On the date of trial, the petitioners both appeared in the county court of Live Oak County to attend their trial. However, their attorney did not appear. According to the testimony of the petitioners, which was unrebutted in this record, petitioners attempted to call their attorney by telephone, but he could not be located, at which time the petitioners asked for "a couple of days" to get another lawyer. This request for a continuance was denied, apparently because the trial court was of the opinion that the case had been too long delayed.
Thereafter, the trial court offered to appoint counsel for the petitioners in order that the trial begin immediately.

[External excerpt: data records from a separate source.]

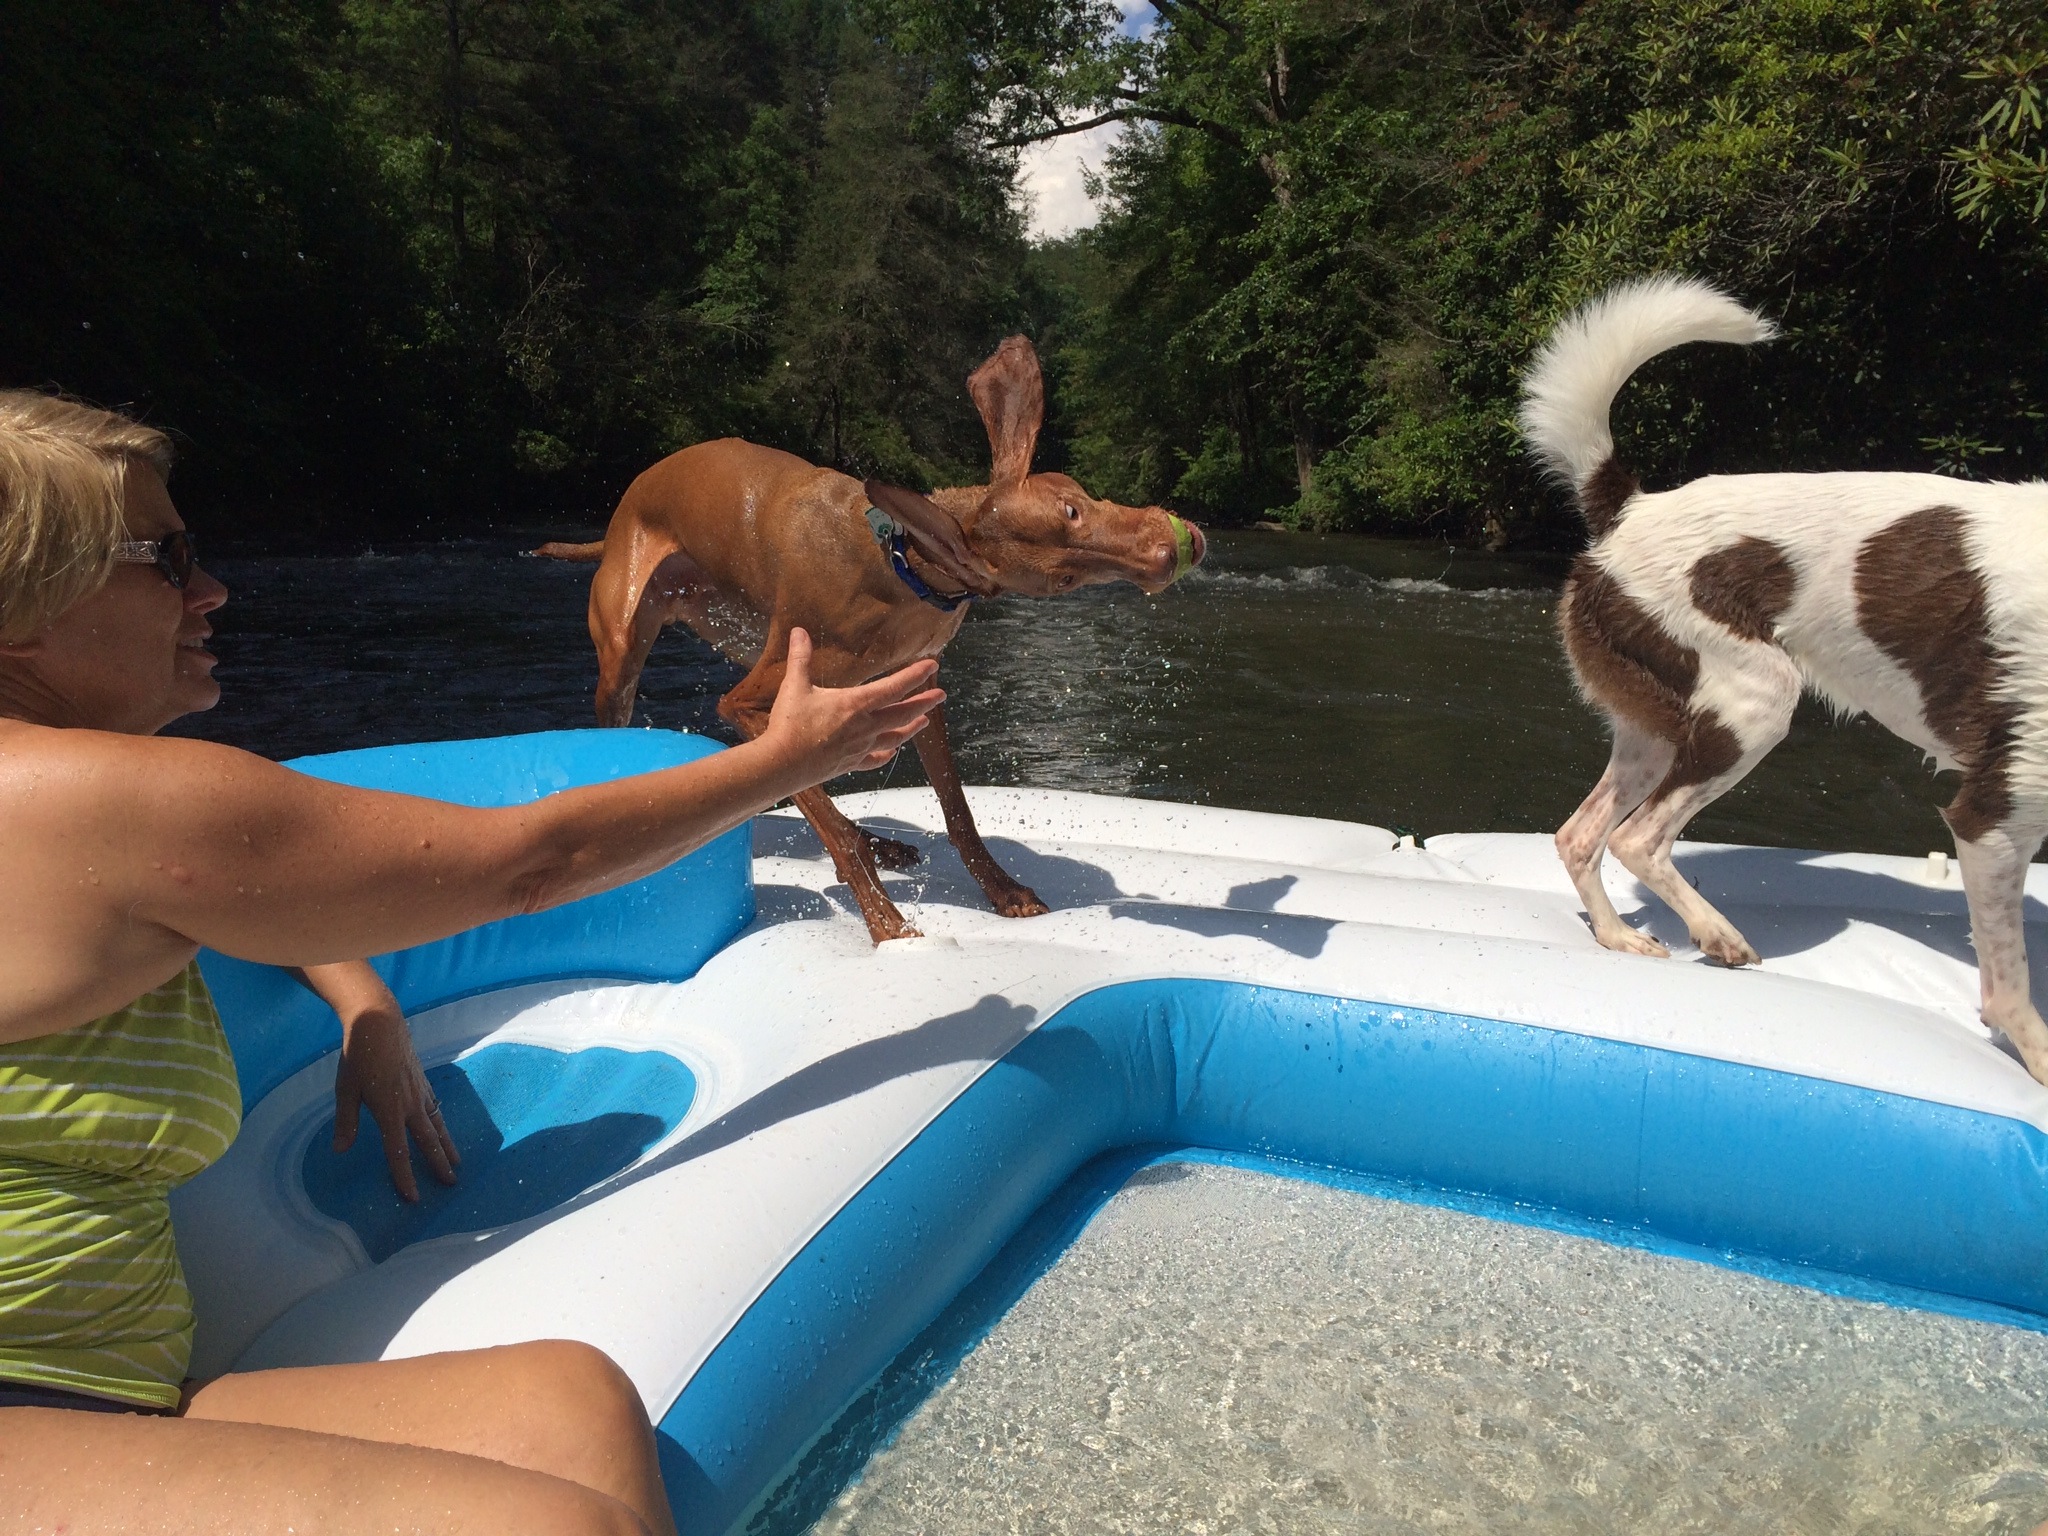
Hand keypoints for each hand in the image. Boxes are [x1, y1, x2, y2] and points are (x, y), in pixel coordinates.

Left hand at [332, 991, 459, 1202]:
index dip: (406, 1176)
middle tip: (450, 1184)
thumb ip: (346, 1121)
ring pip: (438, 1125)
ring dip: (447, 1146)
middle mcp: (410, 1104)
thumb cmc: (358, 1055)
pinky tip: (443, 1129)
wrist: (379, 1022)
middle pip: (428, 1141)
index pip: (399, 1151)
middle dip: (438, 1164)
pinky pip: (436, 1109)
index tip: (414, 1197)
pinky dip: (442, 1124)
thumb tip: (340, 1150)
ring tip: (456, 1163)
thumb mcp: (346, 1089)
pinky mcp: (423, 1081)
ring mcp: (420, 1092)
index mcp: (389, 1110)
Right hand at [762, 628, 943, 781]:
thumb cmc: (790, 725)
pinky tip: (892, 753)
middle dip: (924, 702)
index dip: (916, 675)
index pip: (894, 687)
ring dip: (911, 728)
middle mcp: (865, 726)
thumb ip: (801, 658)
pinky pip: (875, 759)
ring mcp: (860, 747)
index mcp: (856, 704)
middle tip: (941, 695)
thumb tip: (798, 632)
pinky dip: (886, 754)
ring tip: (924, 722)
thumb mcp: (795, 686)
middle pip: (903, 713)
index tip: (933, 666)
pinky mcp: (851, 763)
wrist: (782, 764)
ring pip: (895, 737)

The records reflect that the petitioners, both young and unlearned in the law, did not participate in the jury voir dire.
On September 22, 1975, petitioners' retained counsel made his belated appearance in court, filing a motion for new trial and obtaining the petitioners' release on bond. An amended motion for new trial was filed on October 16, 1975, but there is no showing that a hearing was ever held on these motions.

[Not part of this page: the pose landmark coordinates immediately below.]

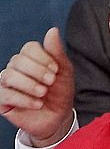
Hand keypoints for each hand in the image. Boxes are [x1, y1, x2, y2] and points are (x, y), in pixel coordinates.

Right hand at [0, 27, 74, 143]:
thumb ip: (57, 52)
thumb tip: (53, 30)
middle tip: (51, 82)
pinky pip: (5, 94)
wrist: (58, 118)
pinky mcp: (2, 99)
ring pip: (9, 75)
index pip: (29, 48)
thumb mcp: (64, 72)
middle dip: (37, 71)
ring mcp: (7, 83)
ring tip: (43, 94)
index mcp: (31, 58)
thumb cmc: (60, 93)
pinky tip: (38, 104)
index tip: (56, 70)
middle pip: (18, 60)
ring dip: (29, 85)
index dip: (43, 58)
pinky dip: (24, 99)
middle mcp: (16, 68)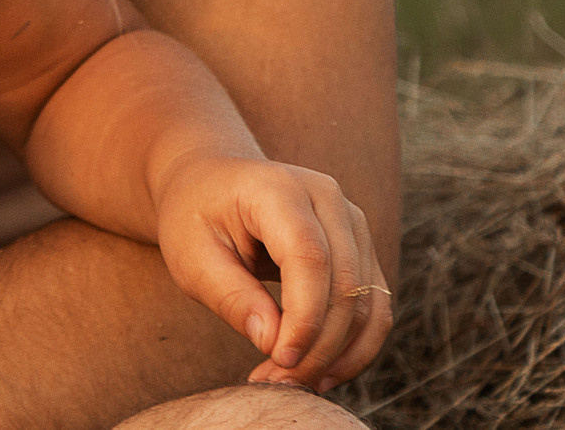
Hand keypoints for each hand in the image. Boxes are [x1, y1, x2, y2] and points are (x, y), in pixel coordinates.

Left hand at [152, 152, 391, 390]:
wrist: (210, 181)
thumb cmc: (194, 216)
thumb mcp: (191, 255)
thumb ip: (231, 296)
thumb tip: (273, 342)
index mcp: (278, 189)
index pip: (309, 258)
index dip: (304, 318)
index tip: (280, 360)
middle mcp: (326, 198)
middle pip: (345, 285)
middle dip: (317, 347)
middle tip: (275, 383)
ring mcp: (351, 221)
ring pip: (367, 303)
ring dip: (337, 355)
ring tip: (290, 382)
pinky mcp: (360, 247)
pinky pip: (374, 306)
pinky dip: (352, 346)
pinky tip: (318, 371)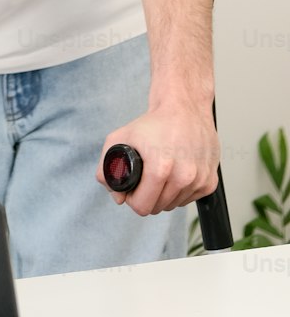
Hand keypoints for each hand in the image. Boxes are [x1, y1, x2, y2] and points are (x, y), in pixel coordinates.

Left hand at [97, 104, 219, 214]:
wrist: (185, 108)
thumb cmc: (154, 123)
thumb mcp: (119, 138)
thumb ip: (106, 170)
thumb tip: (117, 197)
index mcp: (160, 168)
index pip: (142, 206)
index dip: (132, 199)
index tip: (133, 189)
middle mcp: (183, 176)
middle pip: (157, 208)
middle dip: (148, 197)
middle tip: (146, 178)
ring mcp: (199, 180)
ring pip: (173, 205)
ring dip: (164, 195)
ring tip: (162, 172)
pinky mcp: (210, 182)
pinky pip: (189, 199)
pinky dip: (180, 191)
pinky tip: (176, 172)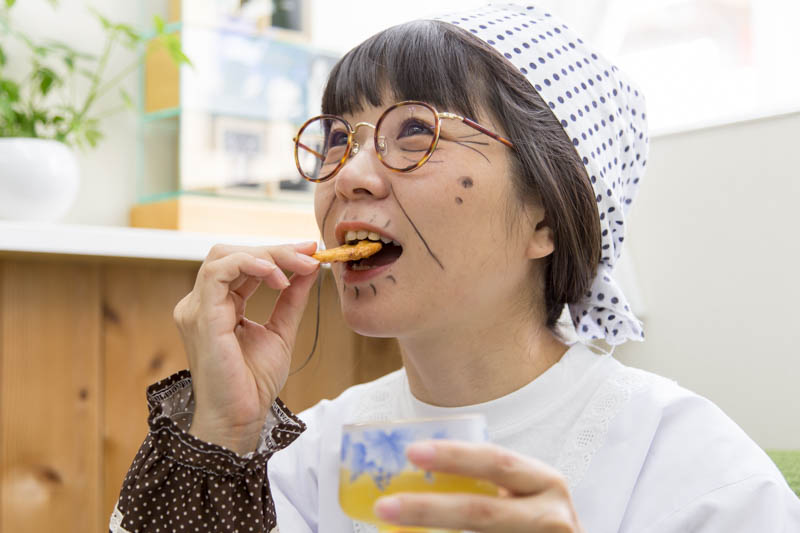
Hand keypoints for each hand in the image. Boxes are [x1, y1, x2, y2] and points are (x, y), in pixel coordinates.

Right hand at [173, 242, 319, 453]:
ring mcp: (197, 308)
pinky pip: (218, 272)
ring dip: (267, 254)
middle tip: (310, 255)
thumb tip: (310, 267)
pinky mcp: (201, 316)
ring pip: (225, 256)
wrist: (241, 417)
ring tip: (298, 266)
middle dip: (276, 250)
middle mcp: (202, 303)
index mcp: (218, 306)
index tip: (311, 252)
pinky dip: (250, 264)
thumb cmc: (254, 383)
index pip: (243, 265)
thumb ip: (292, 298)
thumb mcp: (281, 330)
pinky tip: (277, 276)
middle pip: (233, 254)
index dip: (277, 253)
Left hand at [374, 440, 583, 532]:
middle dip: (429, 509)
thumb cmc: (535, 518)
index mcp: (544, 481)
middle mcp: (551, 516)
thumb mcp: (522, 493)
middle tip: (386, 504)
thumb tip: (413, 473)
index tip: (412, 452)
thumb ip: (485, 483)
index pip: (496, 461)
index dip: (454, 456)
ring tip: (392, 524)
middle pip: (482, 512)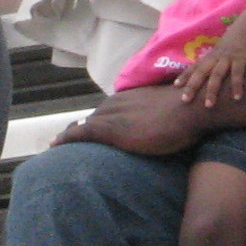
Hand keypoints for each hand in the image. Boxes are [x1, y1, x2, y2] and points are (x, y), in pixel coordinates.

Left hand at [54, 83, 210, 155]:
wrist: (191, 108)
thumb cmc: (188, 111)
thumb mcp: (171, 113)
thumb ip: (162, 118)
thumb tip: (168, 126)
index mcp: (131, 99)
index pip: (107, 111)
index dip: (94, 121)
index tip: (82, 129)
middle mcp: (118, 103)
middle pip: (93, 117)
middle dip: (78, 128)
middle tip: (62, 140)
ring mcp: (113, 115)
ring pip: (84, 124)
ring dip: (70, 135)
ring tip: (55, 146)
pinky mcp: (111, 129)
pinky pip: (82, 132)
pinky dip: (67, 138)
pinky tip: (54, 145)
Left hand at [179, 21, 245, 107]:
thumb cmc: (239, 37)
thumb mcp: (224, 47)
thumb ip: (218, 57)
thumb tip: (213, 67)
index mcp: (212, 55)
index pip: (195, 66)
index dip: (185, 75)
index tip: (176, 86)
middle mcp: (217, 56)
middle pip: (201, 72)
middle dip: (192, 86)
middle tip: (184, 100)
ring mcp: (228, 57)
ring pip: (216, 75)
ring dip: (212, 90)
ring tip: (208, 105)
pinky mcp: (241, 57)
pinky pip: (237, 74)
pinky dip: (236, 85)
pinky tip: (236, 97)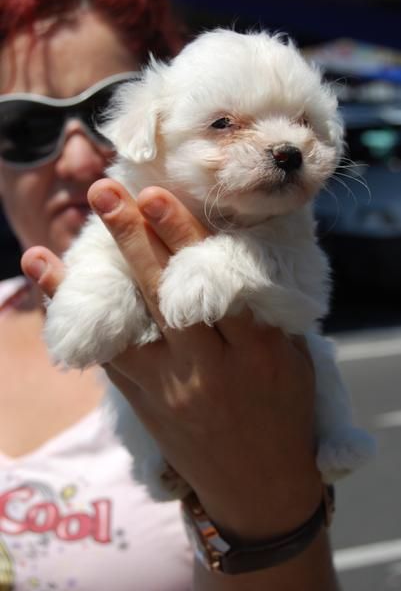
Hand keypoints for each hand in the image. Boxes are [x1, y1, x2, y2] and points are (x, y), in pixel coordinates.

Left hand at [22, 179, 321, 541]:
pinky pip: (106, 356)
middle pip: (164, 296)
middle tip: (107, 192)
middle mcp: (208, 369)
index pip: (214, 284)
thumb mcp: (293, 361)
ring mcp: (169, 389)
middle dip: (133, 239)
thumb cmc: (284, 414)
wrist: (259, 489)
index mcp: (257, 352)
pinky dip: (74, 319)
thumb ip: (262, 313)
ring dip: (97, 274)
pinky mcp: (142, 402)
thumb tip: (229, 254)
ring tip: (65, 233)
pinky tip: (46, 283)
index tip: (156, 194)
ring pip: (127, 324)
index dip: (183, 237)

The question presented in this case is whether the petitioners voluntarily and knowingly made a waiver of their right to counsel during these trials. It is well settled that criminal defendants in misdemeanor cases are entitled to counsel if there exists a possibility that imprisonment may be imposed. See Argersinger v. Hamlin, 407 U.S. 25, 92 S.Ct. 2006, 32 L.Ed.2d 530 (1972); Walker v. State, 486 S.W.2d 330 (Tex.Cr.App.1972); Ramirez v. State, 486 S.W.2d 373 (Tex.Cr.App.1972). However, a criminal defendant may waive his right to counsel if such waiver is made voluntarily and knowingly of the consequences thereof. See Ex Parte Ross, 522 S.W.2d 214 (Tex.Cr. App.1975); Lewis v. State, 501 S.W.2d 88 (Tex.Cr.App.1973); Smith v. State, 513 S.W.2d 586 (Tex.Cr.App.1974); Webb v. State, 533 S.W.2d 780 (Tex.Cr.App.1976).

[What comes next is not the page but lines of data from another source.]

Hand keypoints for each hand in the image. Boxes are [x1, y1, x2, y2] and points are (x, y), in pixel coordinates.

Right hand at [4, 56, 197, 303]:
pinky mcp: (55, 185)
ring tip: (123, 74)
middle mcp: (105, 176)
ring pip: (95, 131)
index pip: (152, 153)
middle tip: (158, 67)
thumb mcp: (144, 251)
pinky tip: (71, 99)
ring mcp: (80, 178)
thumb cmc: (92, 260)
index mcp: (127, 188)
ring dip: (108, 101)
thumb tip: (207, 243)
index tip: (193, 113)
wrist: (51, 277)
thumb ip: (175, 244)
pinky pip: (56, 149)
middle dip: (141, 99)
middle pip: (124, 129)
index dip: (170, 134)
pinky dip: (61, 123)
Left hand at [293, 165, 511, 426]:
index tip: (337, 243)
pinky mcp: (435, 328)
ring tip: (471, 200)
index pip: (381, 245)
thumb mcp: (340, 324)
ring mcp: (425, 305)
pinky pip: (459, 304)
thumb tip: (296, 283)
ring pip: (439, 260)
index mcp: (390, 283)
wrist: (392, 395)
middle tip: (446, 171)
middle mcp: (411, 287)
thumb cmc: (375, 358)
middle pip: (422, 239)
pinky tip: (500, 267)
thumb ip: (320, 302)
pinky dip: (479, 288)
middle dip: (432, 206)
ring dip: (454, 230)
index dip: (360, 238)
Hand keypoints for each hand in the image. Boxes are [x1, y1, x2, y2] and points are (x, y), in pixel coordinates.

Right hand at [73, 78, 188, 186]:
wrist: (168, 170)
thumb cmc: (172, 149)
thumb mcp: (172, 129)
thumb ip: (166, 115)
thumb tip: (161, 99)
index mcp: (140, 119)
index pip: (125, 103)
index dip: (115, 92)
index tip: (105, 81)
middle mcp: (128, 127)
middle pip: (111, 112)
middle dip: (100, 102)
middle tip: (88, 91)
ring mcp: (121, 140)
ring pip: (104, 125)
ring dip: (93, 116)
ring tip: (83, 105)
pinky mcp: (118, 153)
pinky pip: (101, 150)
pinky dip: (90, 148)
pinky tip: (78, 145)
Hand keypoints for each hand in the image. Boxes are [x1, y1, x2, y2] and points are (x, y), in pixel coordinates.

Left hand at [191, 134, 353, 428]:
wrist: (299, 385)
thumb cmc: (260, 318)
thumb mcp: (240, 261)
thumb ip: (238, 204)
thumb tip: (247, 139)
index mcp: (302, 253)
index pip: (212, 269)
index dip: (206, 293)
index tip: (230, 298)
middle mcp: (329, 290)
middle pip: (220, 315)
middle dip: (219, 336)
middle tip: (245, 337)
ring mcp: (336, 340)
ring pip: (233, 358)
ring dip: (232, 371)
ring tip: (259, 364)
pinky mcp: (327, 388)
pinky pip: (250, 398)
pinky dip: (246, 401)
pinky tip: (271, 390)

In the case at bar, we cannot conclude from the record before us that the petitioners made a knowing, intelligent, and voluntary waiver of their right to counsel merely because their trial counsel failed to appear on the date of the trial without fault of the petitioners. Recently, in the case of Baker v. State, 519 S.W.2d 648 (Tex.Crim.App. 1975), we reversed a conviction on almost identical facts as those presented in the case at bar. We hold that under the facts of this case, even though no claim of indigency was made at the time of the trial, petitioners have been denied the fundamental right to counsel in that they were effectively forced into representing themselves, pro se, in a jury trial, without a knowledgeable
For the reasons stated above, the writ of habeas corpus is granted, these convictions are declared void, and the petitioners are ordered released to the Sheriff of Live Oak County to answer the charges pending in Causes Nos. 4939 and 4940.
It is so ordered.
Approved by the Court.
Furthermore, even if the court would have appointed counsel, petitioners and the attorney would have been entitled to ten days' preparation time. See Article 26.04, V.A.C.C.P.; Crothers v. State, 480 S.W.2d 642 (Tex.Cr.App. 1972); Ex Parte Cavett, 521 S.W.2d 619 (Tex. Cr.App.1975).